Cassiano fez também inúmeros projetos que não saíram do papel: uns por falta de coragem
dos responsáveis (como um projeto que fez para a praia da Costa da Caparica) outros por
serem autênticas utopias…

Teatro Éden de Cassiano (hoje já adulterado)


Ainda Carlos Ramos se destacou numa das mais modernas intervenções, modernas no sentido
de uma maior consonância com o modernismo internacional no Pavilhão do Rádio (já
demolido) de 1927-33 em que se destaca o volume único com cobertura plana e superfícies
lisas sem decoração.

De se assinalar a existência de um percurso paralelo a este, onde ainda se construía em estilos


tradicionais, num seguimento da arte eclética e do classicismo de Ventura Terra onde na linha
da frente surgem arquitetos como os irmãos Rebelo de Andrade, Raul Lino, Norte Júnior e Vila
Santos. Os Rebelo de Andrade foram os mais "radicais" do tradicionalismo. A sua obra do
Palácio dos Desportos (hoje conhecido como Pavilhão Carlos Lopes) é o expoente máximo de
um neobarroco da mesma época que, por exemplo, o moderníssimo Liceu D. Filipa de
Lencastre. Esta vertente tornou-se um dos focos de discussão e conflito com o
desenvolvimento do modernismo tendo como homem forte o teórico Raul Lino na publicação
de diversas obras sobre a Casa Portuguesa.

Pavilhão Carlos Lopes

Entretanto no final dos anos 30, o modernismo, ou arquitetura internacional, deixou de


responder às exigências do regime. Houve uma mudança de intenção: a modernidade, a
inovação e a criatividade foram substituídos pelo tradicionalismo, nacionalismo e por um
modelo que imposto pelo Estado-Novo de influências nos regimes totalitários europeus que se
considerou servir melhor os interesses do regime de ordem, lei, poder ou glória.

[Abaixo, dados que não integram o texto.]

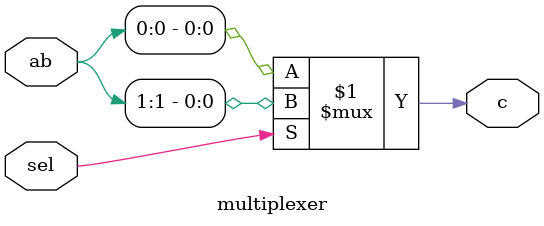
<source format=v>
module multiplexer(ab,sel,c);
input [1:0]ab;
input sel;
output c;

assign c = (sel) ? ab[1]:ab[0];

endmodule
</source>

Há que ter em consideração que para o povo os valores artísticos tradicionais eram muito mais
inteligíveis numa sociedade que durante séculos enraizou a cultura barroca e do decorativismo
como o ideal. Se a arquitetura servia a política então tinha que impressionar este mesmo povo.

A discussão do início do século XX regressou em favor de um retorno ao tradicionalismo, ou


aquilo a que foi chamado de “restauração cultural”. Mais grave foi o facto de certas
tecnologias de construção ainda não serem dominadas na totalidade trazendo consigo vários
problemas como a rápida degradação de edifícios e maus isolamentos provocando infiltrações
de água. Uma certa ingenuidade até na acultura da forma como é utilizado o betão.